__What this task involves__
Copy the records word for word, starting at the line containing "pose: elev=304.7 azim=111.9" and ending at the line containing "Dot at: (265, 289)", with both of those lines included.

## START

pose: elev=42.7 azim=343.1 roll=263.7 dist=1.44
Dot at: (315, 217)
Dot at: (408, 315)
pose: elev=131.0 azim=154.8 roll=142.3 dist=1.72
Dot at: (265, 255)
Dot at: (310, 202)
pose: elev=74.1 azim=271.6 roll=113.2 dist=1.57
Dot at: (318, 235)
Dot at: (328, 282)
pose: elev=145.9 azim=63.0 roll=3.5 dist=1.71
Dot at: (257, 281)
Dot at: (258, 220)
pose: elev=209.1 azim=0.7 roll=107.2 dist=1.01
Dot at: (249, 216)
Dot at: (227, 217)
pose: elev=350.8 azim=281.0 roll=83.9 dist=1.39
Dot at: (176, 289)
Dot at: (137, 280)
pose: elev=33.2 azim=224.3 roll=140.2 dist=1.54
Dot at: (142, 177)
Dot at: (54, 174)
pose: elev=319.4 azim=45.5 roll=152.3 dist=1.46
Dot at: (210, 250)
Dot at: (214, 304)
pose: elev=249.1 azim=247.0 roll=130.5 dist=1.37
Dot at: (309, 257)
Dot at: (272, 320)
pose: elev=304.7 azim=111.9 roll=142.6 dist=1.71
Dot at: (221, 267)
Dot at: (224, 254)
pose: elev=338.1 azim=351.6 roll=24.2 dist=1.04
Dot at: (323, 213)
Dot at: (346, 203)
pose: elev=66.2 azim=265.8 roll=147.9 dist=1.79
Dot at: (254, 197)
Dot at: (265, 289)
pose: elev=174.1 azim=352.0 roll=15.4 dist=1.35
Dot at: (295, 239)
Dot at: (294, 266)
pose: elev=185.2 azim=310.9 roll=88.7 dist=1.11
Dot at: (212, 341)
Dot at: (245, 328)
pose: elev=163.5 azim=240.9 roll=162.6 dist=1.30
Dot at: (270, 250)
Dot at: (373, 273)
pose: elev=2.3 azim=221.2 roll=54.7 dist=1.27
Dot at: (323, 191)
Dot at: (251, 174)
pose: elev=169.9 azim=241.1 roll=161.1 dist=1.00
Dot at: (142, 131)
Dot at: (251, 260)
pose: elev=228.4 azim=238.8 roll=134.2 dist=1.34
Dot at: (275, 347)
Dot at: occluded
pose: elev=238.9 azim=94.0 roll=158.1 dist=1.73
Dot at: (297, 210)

## END

__Answer to this task__
pose: elev=304.7 azim=111.9 roll=142.6 dist=1.71
Dot at: (221, 267)
Dot at: (224, 254)
pose: elev=338.1 azim=351.6 roll=24.2 dist=1.04
Dot at: (323, 213)
Dot at: (346, 203)
pose: elev=66.2 azim=265.8 roll=147.9 dist=1.79
Dot at: (254, 197)
Dot at: (265, 289)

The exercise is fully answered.